* Work instructions: Start to finish, print the data below exactly, without the images.

★ ★ ★ ★

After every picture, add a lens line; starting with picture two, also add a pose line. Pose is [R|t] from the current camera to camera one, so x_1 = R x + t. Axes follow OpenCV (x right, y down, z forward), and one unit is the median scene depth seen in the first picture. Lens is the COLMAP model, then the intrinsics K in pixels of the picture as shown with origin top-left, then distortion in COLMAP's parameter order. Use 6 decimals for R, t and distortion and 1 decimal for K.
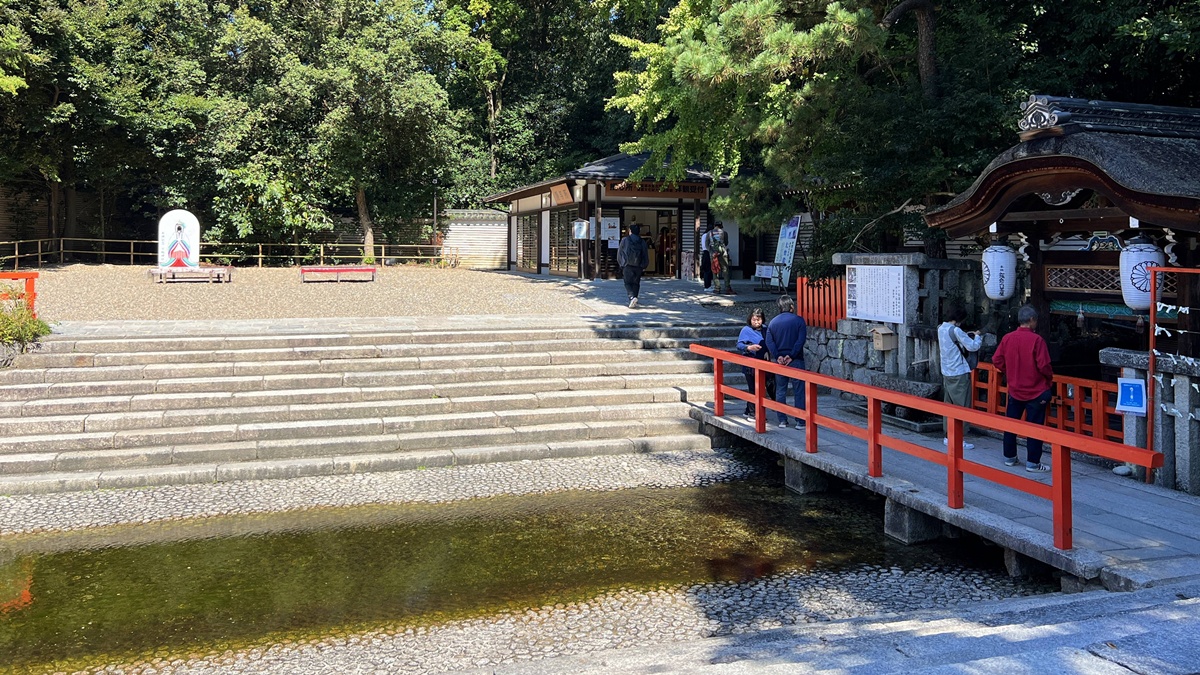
lens RADIAL K [[932.0, 0, 600.0], [0, 932.0, 337.5], [0, 0, 1]] dist [-0.000297, -0.003412]
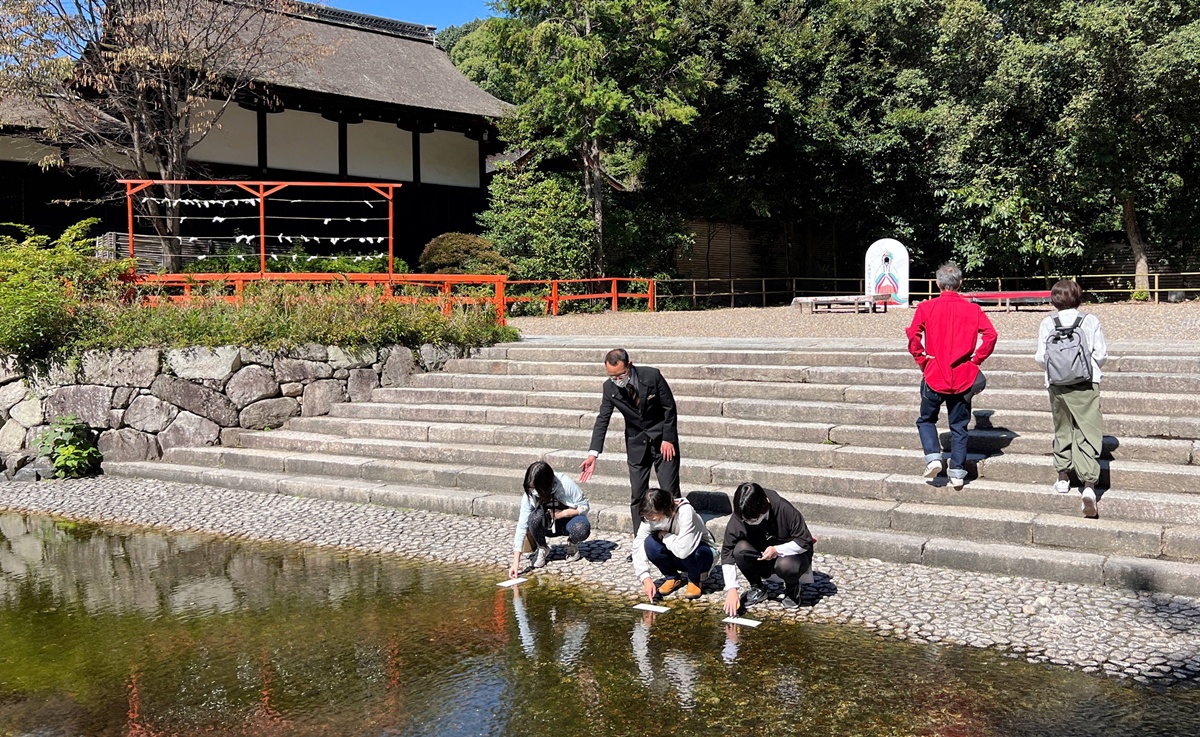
lens RADIAL K [[1016.5, 0, 600.0], [0, 1016.5, 368.5], [0, 0, 1]] dist [0.128067, -0.141933]
pose [[0.696224, 0.036157, -0.716913, 0.078832], [-0.057184, 0.998350, -0.005182, 0.009206], [0.715543, 0.044604, 0.697143, 0.140414]]
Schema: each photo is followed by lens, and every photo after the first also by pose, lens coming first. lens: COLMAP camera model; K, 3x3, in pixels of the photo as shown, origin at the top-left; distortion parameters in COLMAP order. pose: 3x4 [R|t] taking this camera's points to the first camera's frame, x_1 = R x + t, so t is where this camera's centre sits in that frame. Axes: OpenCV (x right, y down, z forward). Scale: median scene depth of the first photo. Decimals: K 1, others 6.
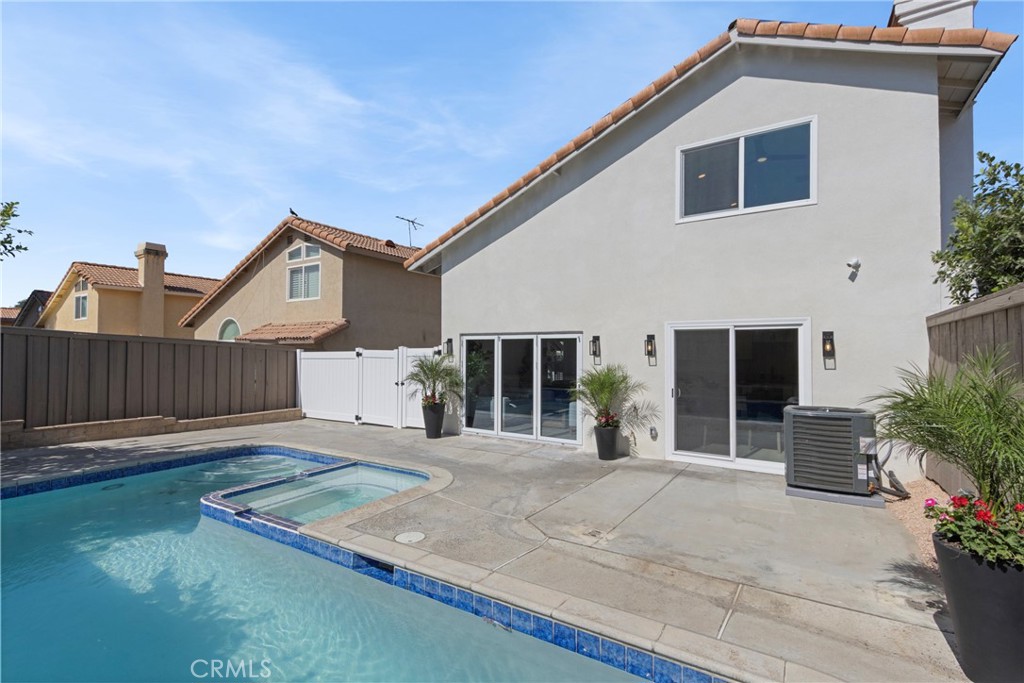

★ ★ ★ ★

* Solution:
After every picture, add a lens line; starting with picture two, also add a pose line. Pose is [R|t] from the current camera to camera one, so x_1 = R x + t. Axes follow OpenCV (x right, y down, z forward), and one unit is the median scene depth seen in the first picture. Lens is the COLMAP model, then the intrinsics K in pixels of the picture as shown with origin top-left, then distortion in COLMAP's parameter order. Use 6 decimals for R, t and distortion and 1 decimal for K.
lens RADIAL K [[932.0, 0, 600.0], [0, 932.0, 337.5], [0, 0, 1]] dist [-0.000297, -0.003412]
lens RADIAL K [[1016.5, 0, 600.0], [0, 1016.5, 368.5], [0, 0, 1]] dist [0.128067, -0.141933]
pose [[0.696224, 0.036157, -0.716913, 0.078832], [-0.057184, 0.998350, -0.005182, 0.009206], [0.715543, 0.044604, 0.697143, 0.140414]]
Schema: each photo is followed by lens, and every photo after the first also by pose, lens coming first. lens: COLMAP camera model; K, 3x3, in pixels of the photo as shown, origin at the top-left; distortion parameters in COLMAP order. pose: 3x4 [R|t] taking this camera's points to the first camera's frame, x_1 = R x + t, so t is where this camera's centre sits in that frame. Axes: OpenCV (x right, y down, z forward). Scale: median scene depth of the first photo. Decimals: K 1, others 6.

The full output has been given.